● **ABOUT THIS TASK**: The records should be repeated word for word, pictures excluded.
* * * * * * * * *
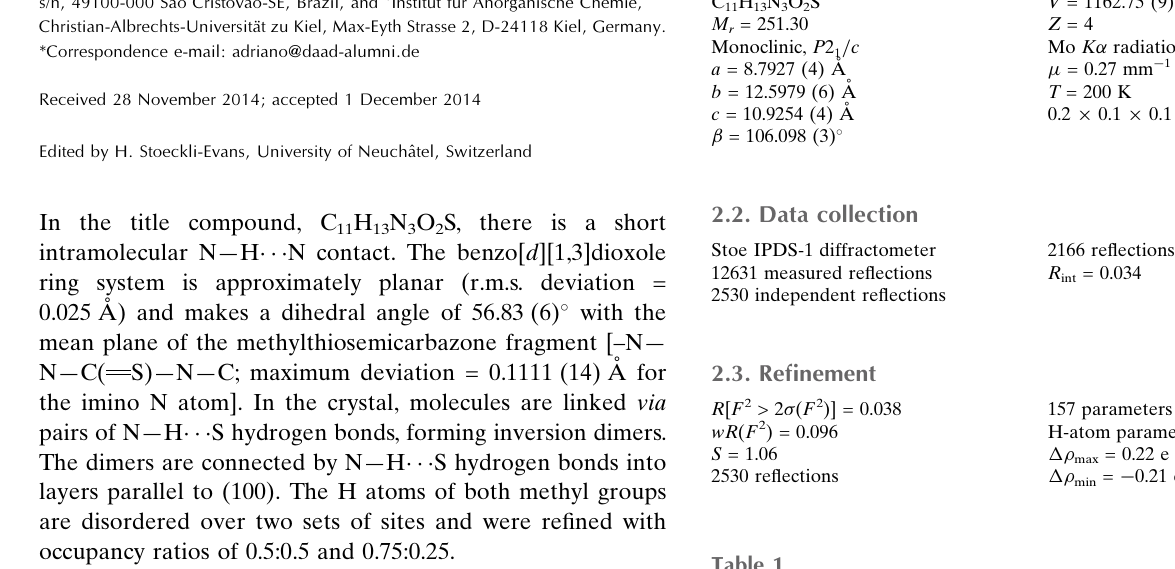
Hydrogen-bond geometry (A˚ , (cid:3)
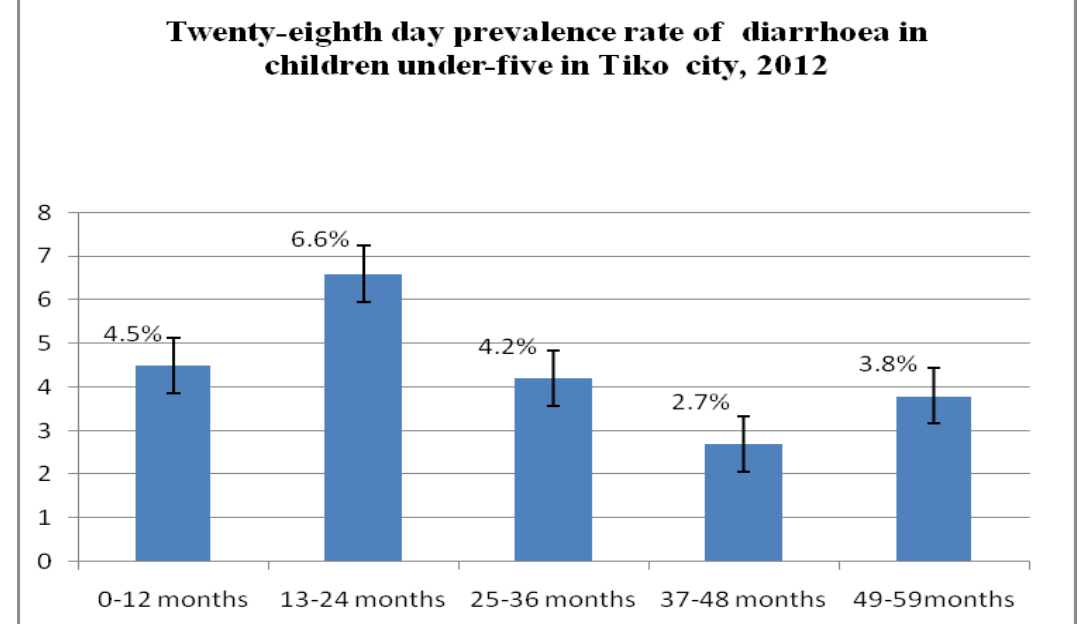
Figure 1. Twenty-eighth day prevalence rate of diarrhea in children under-five in Tiko City, 2012 ( n =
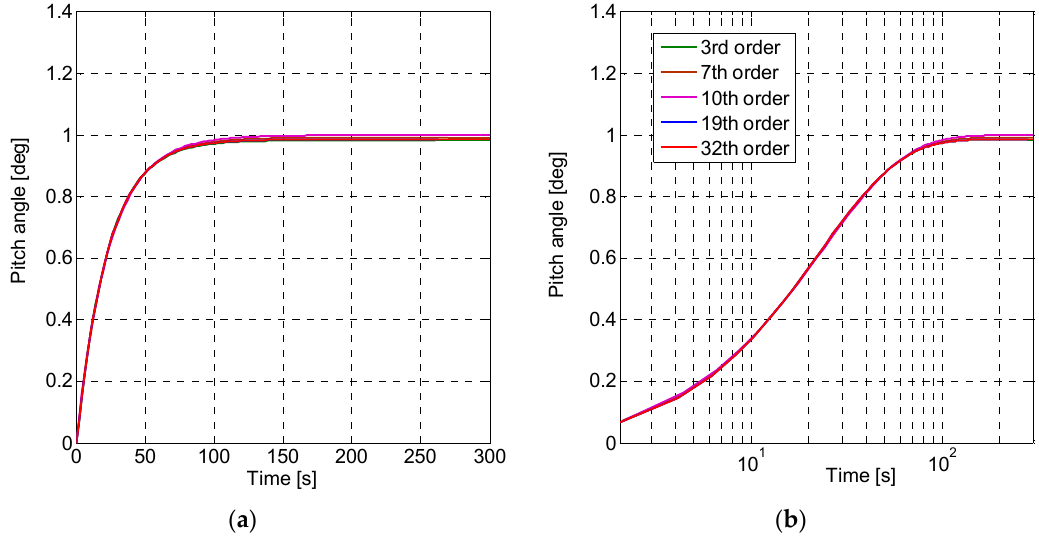
Figure 4. Step response of the closed loop system of Plant 4. Original and reduced order plants. ( a ) linear scale. ( b ) logarithmic scale.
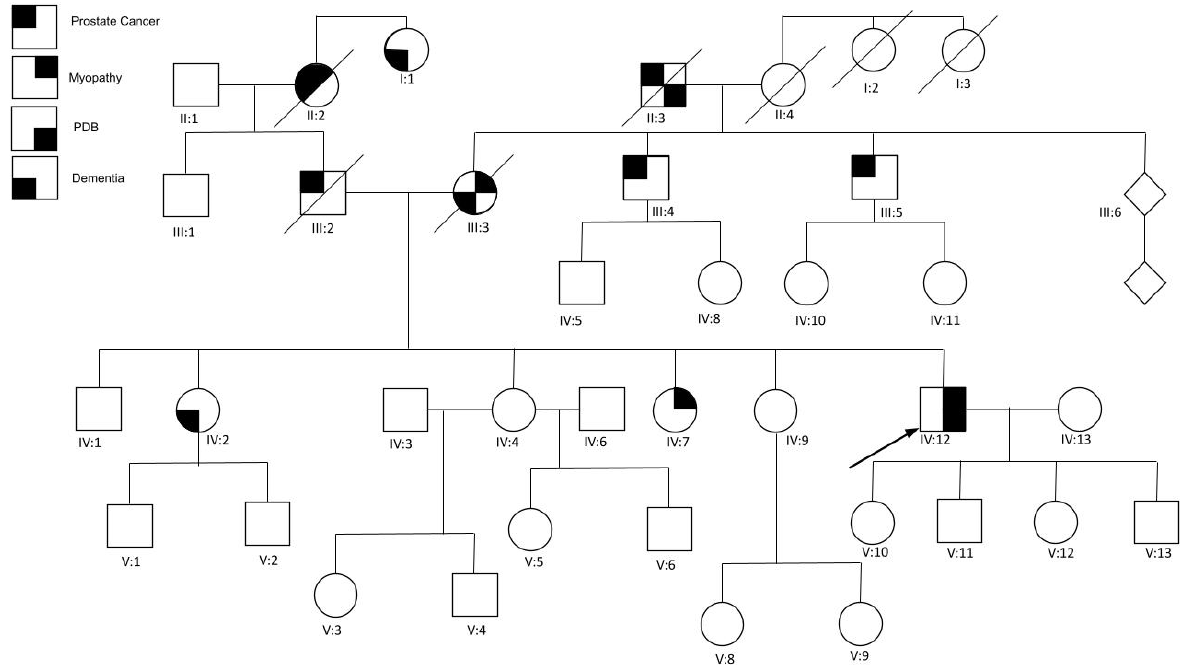
Figure 3. Pedigree of family 2. The proband (IV:12) is indicated by the arrow. Plain radiographs showed thickened trabeculation with increased sclerosis of the T11 and T12 vertebral bodies consistent with Paget changes. There was also a mild degenera- tive disc disease at the thoracolumbar junction and fusion of the sacroiliac joint inferiorly. The CT showed an abnormal bone matrix of T11 and T12 vertebral bodies and posterior elements, highly suspicious for Paget’s disease. Ultrasound of the thyroid showed a left solitary nodule highly suggestive of chronic thyroiditis. MRI scans showed mild edema of the right vastus lateralis and medialis muscles, bilateral biceps femoris, and bilateral posterior compartment musculature. In addition, generalized fatty muscle atrophy was observed with advanced atrophy on the left vastus medialis, moderate atrophy involving the right posterior compartment and bilateral gluteus minimus muscles, and mild atrophy on the bilateral tensor fascia lata. Given the combination of PDB and myopathy, a comprehensive neuromuscular dis- ease NGS gene panel and deletion/duplication analysis were performed, which revealed a novel variant c.478 G>A that resulted in the protein substitution of alanine with threo- nine at position 160 ( p.A160T) in the VCP gene. Subsequently, whole exome sequencing was conducted, which did not reveal any additional pathogenic variants. The proband’s mother (III:3) was diagnosed with IBM in her 5 0s, with rimmed vacu- oles noted in her muscle biopsy. She also had delayed responses in conversations and confusion about her personal location later in her life, suggestive of dementia. She died at 72 years of age from recurrent aspiration and pneumonia. The proband’s father (III:2) had metastatic thyroid cancer. The proband has a 54 year old sister (IV:2) with unilateral reti- noblastoma, thyroid cancer, anxiety, depression, and progressive memory loss at 52 years and was later identified with the familial VCP variant. She has been diagnosed with FTD and muscle weakness, and also has bone pain. No imaging or further testing was reported. A 48 year old sister (IV:7) with muscle weakness and Hashimoto’s disease also tested pos- itive for the familial variant, and a 46 year old sister (IV:9) was determined to be a noncar- rier after genetic testing. The other siblings (IV:1 and IV:4) have not been tested for this mutation. Mixed European and Ashkenazi Jewish heritage is reported on both sides of the family.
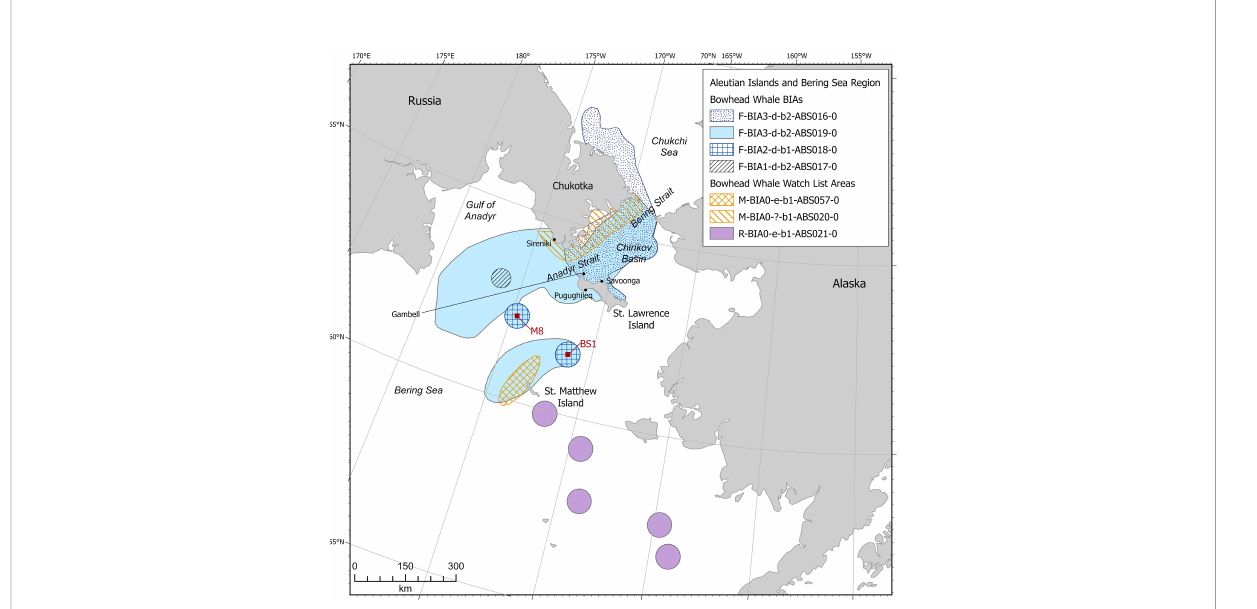
FIGURE 3 Aleutian Islands and Bering Sea region bowhead whale BIAs and watch list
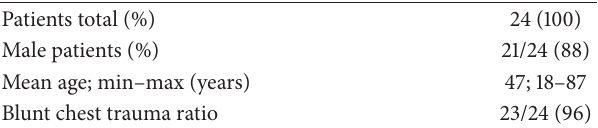
Figure 1: PneumoScan device. Table 1: Patient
* * * * * * * * *
● **OUTPUT OF THE EXERCISE**:
Hydrogen-bond geometry (A˚ , (cid:3)
Figure 1. Twenty-eighth day prevalence rate of diarrhea in children under-five in Tiko City, 2012 ( n =
Figure 4. Step response of the closed loop system of Plant 4. Original and reduced order plants. ( a ) linear scale. ( b ) logarithmic scale.
Figure 3. Pedigree of family 2. The proband (IV:12) is indicated by the arrow. Plain radiographs showed thickened trabeculation with increased sclerosis of the T11 and T12 vertebral bodies consistent with Paget changes. There was also a mild degenera- tive disc disease at the thoracolumbar junction and fusion of the sacroiliac joint inferiorly. The CT showed an abnormal bone matrix of T11 and T12 vertebral bodies and posterior elements, highly suspicious for Paget’s disease. Ultrasound of the thyroid showed a left solitary nodule highly suggestive of chronic thyroiditis. MRI scans showed mild edema of the right vastus lateralis and medialis muscles, bilateral biceps femoris, and bilateral posterior compartment musculature. In addition, generalized fatty muscle atrophy was observed with advanced atrophy on the left vastus medialis, moderate atrophy involving the right posterior compartment and bilateral gluteus minimus muscles, and mild atrophy on the bilateral tensor fascia lata. Given the combination of PDB and myopathy, a comprehensive neuromuscular dis- ease NGS gene panel and deletion/duplication analysis were performed, which revealed a novel variant c.478 G>A that resulted in the protein substitution of alanine with threo- nine at position 160 ( p.A160T) in the VCP gene. Subsequently, whole exome sequencing was conducted, which did not reveal any additional pathogenic variants. The proband’s mother (III:3) was diagnosed with IBM in her 5 0s, with rimmed vacu- oles noted in her muscle biopsy. She also had delayed responses in conversations and confusion about her personal location later in her life, suggestive of dementia. She died at 72 years of age from recurrent aspiration and pneumonia. The proband’s father (III:2) had metastatic thyroid cancer. The proband has a 54 year old sister (IV:2) with unilateral reti- noblastoma, thyroid cancer, anxiety, depression, and progressive memory loss at 52 years and was later identified with the familial VCP variant. She has been diagnosed with FTD and muscle weakness, and also has bone pain. No imaging or further testing was reported. A 48 year old sister (IV:7) with muscle weakness and Hashimoto’s disease also tested pos- itive for the familial variant, and a 46 year old sister (IV:9) was determined to be a noncar- rier after genetic testing. The other siblings (IV:1 and IV:4) have not been tested for this mutation. Mixed European and Ashkenazi Jewish heritage is reported on both sides of the family.
FIGURE 3 Aleutian Islands and Bering Sea region bowhead whale BIAs and watch list
Figure 1: PneumoScan device. Table 1: Patient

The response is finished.